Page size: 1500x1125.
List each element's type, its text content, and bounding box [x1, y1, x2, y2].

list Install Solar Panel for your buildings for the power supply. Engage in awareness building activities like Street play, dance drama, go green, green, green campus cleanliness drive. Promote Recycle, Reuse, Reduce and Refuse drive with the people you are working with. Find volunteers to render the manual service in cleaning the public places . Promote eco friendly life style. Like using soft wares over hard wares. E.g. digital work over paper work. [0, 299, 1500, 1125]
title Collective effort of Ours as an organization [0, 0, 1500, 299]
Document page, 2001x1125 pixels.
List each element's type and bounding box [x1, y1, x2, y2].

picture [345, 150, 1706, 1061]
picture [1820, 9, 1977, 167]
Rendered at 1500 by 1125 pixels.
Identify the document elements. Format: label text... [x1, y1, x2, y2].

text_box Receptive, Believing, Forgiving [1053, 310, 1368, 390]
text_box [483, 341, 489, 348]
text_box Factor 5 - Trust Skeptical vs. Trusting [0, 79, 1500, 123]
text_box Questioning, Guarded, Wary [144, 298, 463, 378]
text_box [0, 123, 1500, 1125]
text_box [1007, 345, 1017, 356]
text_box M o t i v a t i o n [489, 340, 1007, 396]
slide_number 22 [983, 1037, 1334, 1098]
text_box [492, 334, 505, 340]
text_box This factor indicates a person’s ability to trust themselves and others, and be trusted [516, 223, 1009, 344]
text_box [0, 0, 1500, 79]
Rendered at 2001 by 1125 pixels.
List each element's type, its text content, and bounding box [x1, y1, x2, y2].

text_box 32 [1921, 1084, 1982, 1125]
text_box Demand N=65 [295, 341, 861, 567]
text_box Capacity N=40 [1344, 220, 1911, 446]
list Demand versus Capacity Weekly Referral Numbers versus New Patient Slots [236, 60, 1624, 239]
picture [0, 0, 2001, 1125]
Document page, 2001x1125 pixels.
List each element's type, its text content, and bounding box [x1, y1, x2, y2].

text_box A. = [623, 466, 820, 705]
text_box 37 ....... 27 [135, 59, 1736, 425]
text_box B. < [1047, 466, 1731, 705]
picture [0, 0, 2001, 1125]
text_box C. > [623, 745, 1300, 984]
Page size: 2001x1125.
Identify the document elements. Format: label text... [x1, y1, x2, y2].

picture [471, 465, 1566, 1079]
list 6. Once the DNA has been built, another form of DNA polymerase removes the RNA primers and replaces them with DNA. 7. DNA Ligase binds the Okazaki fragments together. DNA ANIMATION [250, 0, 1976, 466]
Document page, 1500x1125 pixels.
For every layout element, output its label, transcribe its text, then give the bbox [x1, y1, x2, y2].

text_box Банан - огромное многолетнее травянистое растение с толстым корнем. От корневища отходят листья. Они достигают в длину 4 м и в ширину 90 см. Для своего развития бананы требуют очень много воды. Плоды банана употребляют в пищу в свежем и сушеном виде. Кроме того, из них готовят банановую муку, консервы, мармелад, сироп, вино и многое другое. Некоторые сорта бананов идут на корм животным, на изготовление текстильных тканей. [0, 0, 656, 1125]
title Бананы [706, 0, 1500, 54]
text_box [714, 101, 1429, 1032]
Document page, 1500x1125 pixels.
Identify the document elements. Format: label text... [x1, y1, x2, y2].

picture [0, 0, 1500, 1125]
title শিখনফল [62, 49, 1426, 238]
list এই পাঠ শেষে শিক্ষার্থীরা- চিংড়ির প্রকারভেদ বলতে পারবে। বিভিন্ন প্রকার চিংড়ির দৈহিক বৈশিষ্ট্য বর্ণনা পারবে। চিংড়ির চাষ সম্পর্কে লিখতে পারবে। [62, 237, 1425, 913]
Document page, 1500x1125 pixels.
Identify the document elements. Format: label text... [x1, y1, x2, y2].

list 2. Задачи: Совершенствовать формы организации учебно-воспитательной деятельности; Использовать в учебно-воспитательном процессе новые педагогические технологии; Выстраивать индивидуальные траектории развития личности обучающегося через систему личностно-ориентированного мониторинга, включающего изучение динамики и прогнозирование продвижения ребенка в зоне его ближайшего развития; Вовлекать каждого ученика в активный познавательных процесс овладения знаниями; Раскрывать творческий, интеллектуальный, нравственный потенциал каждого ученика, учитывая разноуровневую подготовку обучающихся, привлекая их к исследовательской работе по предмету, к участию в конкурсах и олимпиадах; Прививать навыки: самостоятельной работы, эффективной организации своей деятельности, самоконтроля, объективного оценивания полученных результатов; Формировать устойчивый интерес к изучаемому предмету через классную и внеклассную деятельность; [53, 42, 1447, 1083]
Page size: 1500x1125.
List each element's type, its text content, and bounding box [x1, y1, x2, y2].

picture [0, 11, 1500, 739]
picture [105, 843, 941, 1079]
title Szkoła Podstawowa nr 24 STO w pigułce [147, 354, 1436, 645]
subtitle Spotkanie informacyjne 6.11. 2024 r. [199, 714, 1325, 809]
···
TASK DESCRIPTION:
Could you restate every record above word for word?

EXERCISE SOLUTION:
Page size: 1500x1125.
List each element's type, its text content, and bounding box [x1, y1, x2, y2].

list Install Solar Panel for your buildings for the power supply. Engage in awareness building activities like Street play, dance drama, go green, green, green campus cleanliness drive. Promote Recycle, Reuse, Reduce and Refuse drive with the people you are working with. Find volunteers to render the manual service in cleaning the public places . Promote eco friendly life style. Like using soft wares over hard wares. E.g. digital work over paper work. [0, 299, 1500, 1125]
title Collective effort of Ours as an organization [0, 0, 1500, 299]
Document page, 2001x1125 pixels.
List each element's type and bounding box [x1, y1, x2, y2].

picture [345, 150, 1706, 1061]
picture [1820, 9, 1977, 167]
Rendered at 1500 by 1125 pixels.
Identify the document elements. Format: label text... [x1, y1, x2, y2].

text_box Receptive, Believing, Forgiving [1053, 310, 1368, 390]
text_box [483, 341, 489, 348]
text_box Factor 5 - Trust Skeptical vs. Trusting [0, 79, 1500, 123]
text_box Questioning, Guarded, Wary [144, 298, 463, 378]
text_box [0, 123, 1500, 1125]
text_box [1007, 345, 1017, 356]
text_box M o t i v a t i o n [489, 340, 1007, 396]
slide_number 22 [983, 1037, 1334, 1098]
text_box [492, 334, 505, 340]
text_box This factor indicates a person’s ability to trust themselves and others, and be trusted [516, 223, 1009, 344]
text_box [0, 0, 1500, 79]
Rendered at 2001 by 1125 pixels.
List each element's type, its text content, and bounding box [x1, y1, x2, y2].

text_box 32 [1921, 1084, 1982, 1125]
text_box Demand N=65 [295, 341, 861, 567]
text_box Capacity N=40 [1344, 220, 1911, 446]
list Demand versus Capacity Weekly Referral Numbers versus New Patient Slots [236, 60, 1624, 239]
picture [0, 0, 2001, 1125]
Document page, 2001x1125 pixels.
List each element's type, its text content, and bounding box [x1, y1, x2, y2].

text_box A. = [623, 466, 820, 705]
text_box 37 ....... 27 [135, 59, 1736, 425]
text_box B. < [1047, 466, 1731, 705]
picture [0, 0, 2001, 1125]
text_box C. > [623, 745, 1300, 984]
Page size: 2001x1125.
Identify the document elements. Format: label text... [x1, y1, x2, y2].

picture [471, 465, 1566, 1079]
list 6. Once the DNA has been built, another form of DNA polymerase removes the RNA primers and replaces them with DNA. 7. DNA Ligase binds the Okazaki fragments together. DNA ANIMATION [250, 0, 1976, 466]
Document page, 1500x1125 pixels.
For every layout element, output its label, transcribe its text, then give the bbox [x1, y1, x2, y2].

text_box Банан - огромное многолетнее травянистое растение с толстым корнем. От корневища отходят листья. Они достигают в длину 4 м и в ширину 90 см. Для своего развития бананы требуют очень много воды. Плоды банана употребляют в пищу в свежем и сушеном виде. Кроме того, из них готовят банановую муку, консервы, мармелад, сироп, вино и многое другое. Некоторые сорта бананов идут на корм животным, на изготовление текстильных тканей. [0, 0, 656, 1125]
title Бананы [706, 0, 1500, 54]
text_box [714, 101, 1429, 1032]
Document page, 1500x1125 pixels.
Identify the document elements. Format: label text... [x1, y1, x2, y2].

picture [0, 0, 1500, 1125]
title শিখনফল [62, 49, 1426, 238]
list এই পাঠ শেষে শিক্ষার্থীরা- চিংড়ির প্রকারভেদ বলতে পারবে। বিভিন্ন প্রকার চিংড়ির দৈহিক বৈশিষ্ট্য বর্ণনা পারবে। চিংড়ির চাষ সম্পর্কে লিখতে পারবে। [62, 237, 1425, 913]
Document page, 1500x1125 pixels.
Identify the document elements. Format: label text... [x1, y1, x2, y2].

list 2. Задачи: Совершенствовать формы организации учебно-воспитательной деятельности; Использовать в учебно-воспитательном процессе новые педагогические технологии; Выстраивать индивидуальные траектории развития личности обучающегося через систему личностно-ориентированного мониторинга, включающего изучение динамики и прогнозирование продвижения ребенка в зоне его ближайшего развития; Вовлекать каждого ученика в активный познавательных процесс овладения знаниями; Раскрывать творческий, интеллектуальный, нравственный потенциал каждого ученика, учитывая разноуровневую подготовку обучающихся, привлекая их к исследовательской работе по предмету, к участию в конкурсах и олимпиадах; Прививать навыки: самостоятельной работы, эффективной организации своей деятельности, самоконтроля, объективного оценивания полученных результатов; Формировать устойчивый интерес к изучаемому предмету через классную и внеклассную деятельность; [53, 42, 1447, 1083]
Page size: 1500x1125.
List each element's type, its text content, and bounding box [x1, y1, x2, y2].

picture [0, 11, 1500, 739]
picture [105, 843, 941, 1079]
title Szkoła Podstawowa nr 24 STO w pigułce [147, 354, 1436, 645]
subtitle Spotkanie informacyjne 6.11. 2024 r. [199, 714, 1325, 809]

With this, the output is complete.